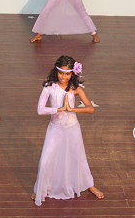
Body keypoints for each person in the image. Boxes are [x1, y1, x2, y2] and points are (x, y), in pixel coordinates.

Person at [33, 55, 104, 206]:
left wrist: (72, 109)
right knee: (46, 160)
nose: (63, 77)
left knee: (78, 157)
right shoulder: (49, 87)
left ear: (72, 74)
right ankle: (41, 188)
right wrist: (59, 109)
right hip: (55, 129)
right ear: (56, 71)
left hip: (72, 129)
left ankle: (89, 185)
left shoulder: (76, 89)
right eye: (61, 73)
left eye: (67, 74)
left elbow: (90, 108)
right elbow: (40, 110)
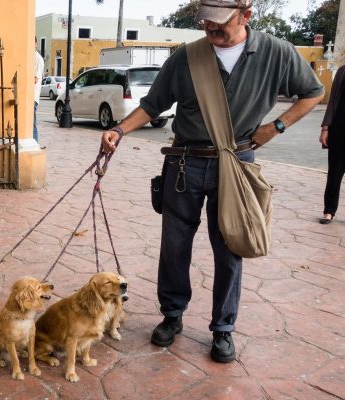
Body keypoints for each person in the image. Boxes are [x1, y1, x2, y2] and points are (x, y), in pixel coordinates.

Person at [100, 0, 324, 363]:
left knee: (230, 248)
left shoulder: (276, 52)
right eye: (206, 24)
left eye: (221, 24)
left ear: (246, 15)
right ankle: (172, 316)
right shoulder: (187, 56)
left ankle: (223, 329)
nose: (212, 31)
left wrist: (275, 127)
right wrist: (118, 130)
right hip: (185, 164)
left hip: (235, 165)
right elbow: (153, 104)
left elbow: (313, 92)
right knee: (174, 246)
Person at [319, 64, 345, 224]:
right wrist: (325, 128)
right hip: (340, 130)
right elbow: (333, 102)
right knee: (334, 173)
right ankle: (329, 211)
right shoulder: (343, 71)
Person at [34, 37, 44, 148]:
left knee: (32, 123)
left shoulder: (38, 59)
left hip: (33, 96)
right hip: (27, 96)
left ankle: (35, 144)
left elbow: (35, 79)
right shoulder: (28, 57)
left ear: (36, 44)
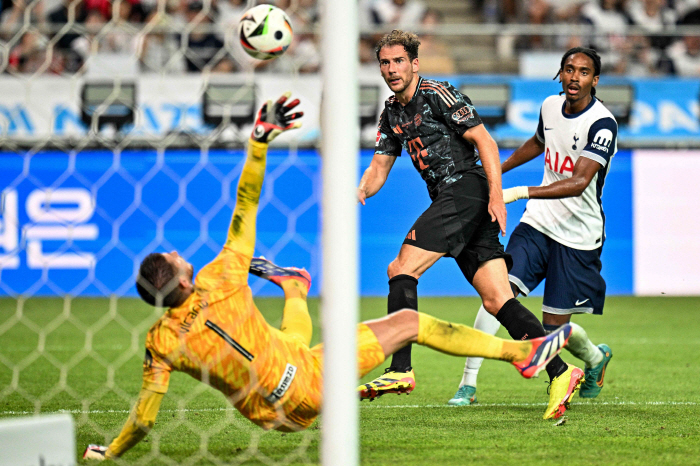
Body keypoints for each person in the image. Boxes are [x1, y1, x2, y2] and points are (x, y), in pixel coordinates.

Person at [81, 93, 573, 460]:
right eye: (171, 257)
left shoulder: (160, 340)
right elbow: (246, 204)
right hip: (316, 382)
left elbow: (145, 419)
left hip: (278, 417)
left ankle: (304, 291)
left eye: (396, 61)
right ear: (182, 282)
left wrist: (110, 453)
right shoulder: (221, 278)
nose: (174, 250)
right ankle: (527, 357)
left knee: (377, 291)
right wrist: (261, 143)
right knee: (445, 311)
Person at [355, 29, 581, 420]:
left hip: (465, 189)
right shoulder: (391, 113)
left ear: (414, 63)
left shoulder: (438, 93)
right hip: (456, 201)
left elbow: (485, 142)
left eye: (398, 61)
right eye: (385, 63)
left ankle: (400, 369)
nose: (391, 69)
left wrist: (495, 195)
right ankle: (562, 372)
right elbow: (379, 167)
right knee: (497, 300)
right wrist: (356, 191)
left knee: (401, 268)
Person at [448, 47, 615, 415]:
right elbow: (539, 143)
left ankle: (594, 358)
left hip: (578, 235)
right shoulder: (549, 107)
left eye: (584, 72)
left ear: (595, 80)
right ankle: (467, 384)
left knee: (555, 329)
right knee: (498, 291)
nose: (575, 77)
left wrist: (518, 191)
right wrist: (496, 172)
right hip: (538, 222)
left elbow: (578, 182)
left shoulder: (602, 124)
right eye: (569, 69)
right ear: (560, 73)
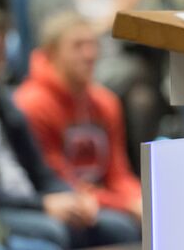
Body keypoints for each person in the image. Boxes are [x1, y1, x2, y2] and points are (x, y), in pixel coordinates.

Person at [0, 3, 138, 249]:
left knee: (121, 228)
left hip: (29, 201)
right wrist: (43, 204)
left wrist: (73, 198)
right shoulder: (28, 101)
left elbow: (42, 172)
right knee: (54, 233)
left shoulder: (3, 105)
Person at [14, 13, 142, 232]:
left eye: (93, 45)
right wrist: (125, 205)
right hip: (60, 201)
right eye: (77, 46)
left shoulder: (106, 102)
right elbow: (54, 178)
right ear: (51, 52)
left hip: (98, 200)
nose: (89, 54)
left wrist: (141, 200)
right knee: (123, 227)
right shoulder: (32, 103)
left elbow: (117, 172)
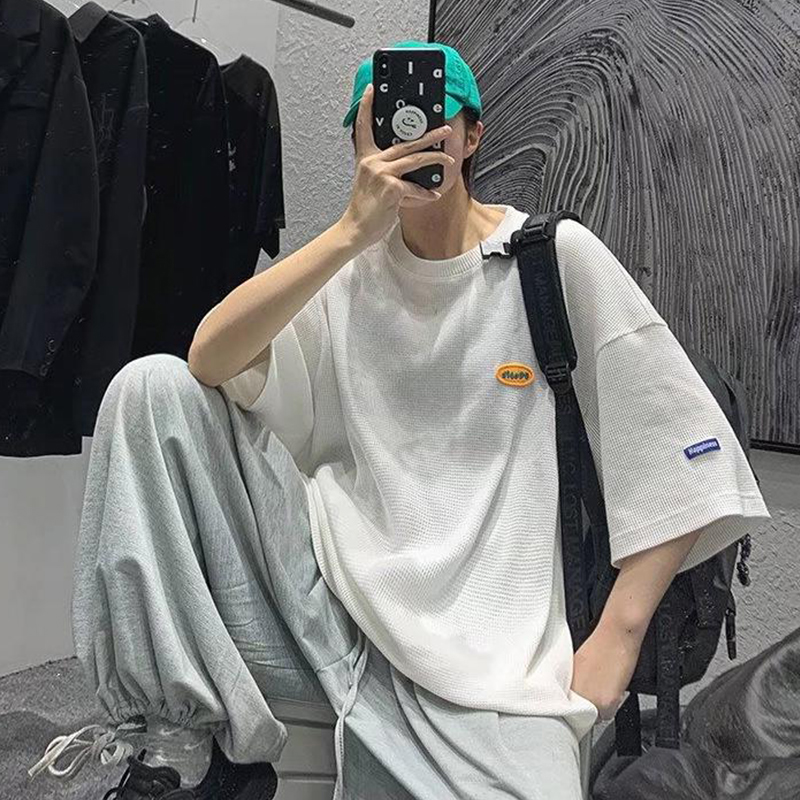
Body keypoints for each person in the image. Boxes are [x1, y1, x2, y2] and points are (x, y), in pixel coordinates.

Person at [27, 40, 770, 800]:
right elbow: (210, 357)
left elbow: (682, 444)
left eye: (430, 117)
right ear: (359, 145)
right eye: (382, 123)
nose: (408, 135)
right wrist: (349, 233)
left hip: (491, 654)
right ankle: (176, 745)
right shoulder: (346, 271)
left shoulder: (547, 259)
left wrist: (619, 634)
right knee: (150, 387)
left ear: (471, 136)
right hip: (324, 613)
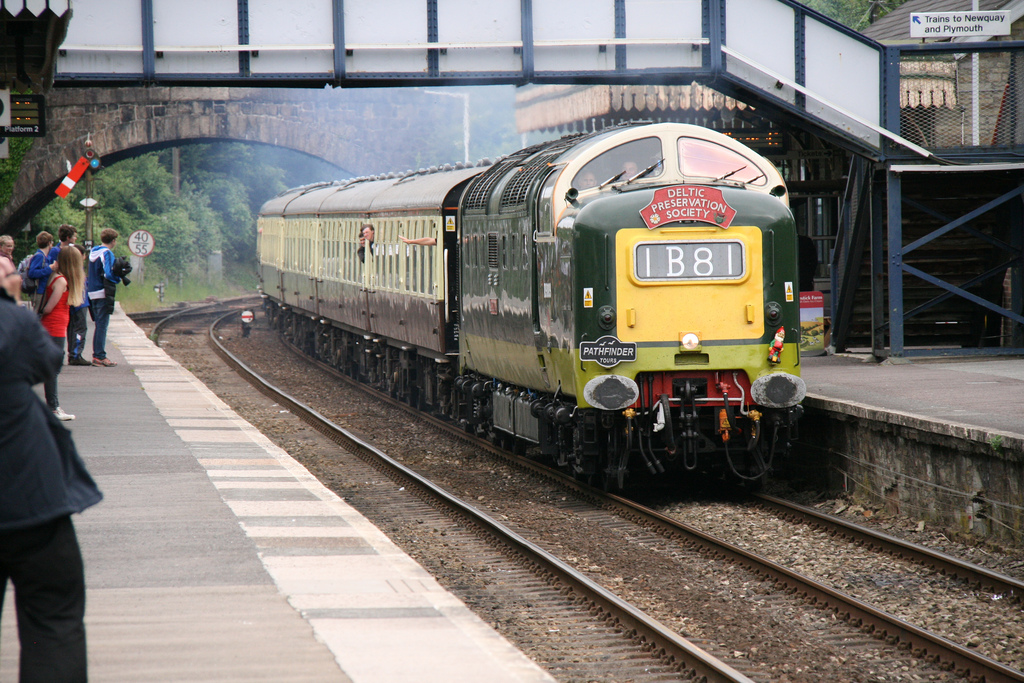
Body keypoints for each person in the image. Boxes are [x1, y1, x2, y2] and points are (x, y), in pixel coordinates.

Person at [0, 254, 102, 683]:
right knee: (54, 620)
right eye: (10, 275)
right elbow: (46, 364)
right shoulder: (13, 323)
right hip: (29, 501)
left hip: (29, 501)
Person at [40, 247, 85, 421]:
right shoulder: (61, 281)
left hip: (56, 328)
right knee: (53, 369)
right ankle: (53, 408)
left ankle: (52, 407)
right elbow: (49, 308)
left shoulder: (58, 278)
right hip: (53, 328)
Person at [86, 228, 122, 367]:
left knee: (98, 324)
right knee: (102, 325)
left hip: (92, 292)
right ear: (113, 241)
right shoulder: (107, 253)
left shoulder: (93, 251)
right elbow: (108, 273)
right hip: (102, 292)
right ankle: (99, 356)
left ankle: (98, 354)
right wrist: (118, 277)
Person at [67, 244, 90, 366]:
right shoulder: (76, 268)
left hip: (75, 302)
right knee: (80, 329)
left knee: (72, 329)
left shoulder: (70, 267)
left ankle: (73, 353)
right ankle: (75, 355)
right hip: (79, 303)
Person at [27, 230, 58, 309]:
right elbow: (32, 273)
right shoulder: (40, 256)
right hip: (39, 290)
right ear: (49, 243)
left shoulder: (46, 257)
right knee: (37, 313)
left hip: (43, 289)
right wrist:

# What this task involves:
What you give back must be exactly the lines from the opening line of the entries through the line holding "right eye: (206, 24)", with no pictures.

# Answer space:
Body keypoints for each person in the image. Boxes are [x1, y1, x2, y2] and points are (x, y), in pixel coordinates.

Person at [33, 55, 104, 206]:
left wrist: (72, 109)
right knee: (46, 160)
nose: (63, 77)
left knee: (78, 157)
right shoulder: (49, 87)
left ear: (72, 74)
right ankle: (41, 188)
right wrist: (59, 109)
right hip: (55, 129)
right ear: (56, 71)
left hip: (72, 129)
left ankle: (89, 185)
left shoulder: (76, 89)
right eye: (61, 73)
left eye: (67, 74)
left elbow: (90, 108)
right elbow: (40, 110)
Body keypoints for each person in the image. Boxes are [x1, y1, x2, y2] and points are (x, y), in pixel coordinates.

Person at [100, 0, 324, 363]:
left knee: (230, 248)
left shoulder: (276, 52)
right eye: (206, 24)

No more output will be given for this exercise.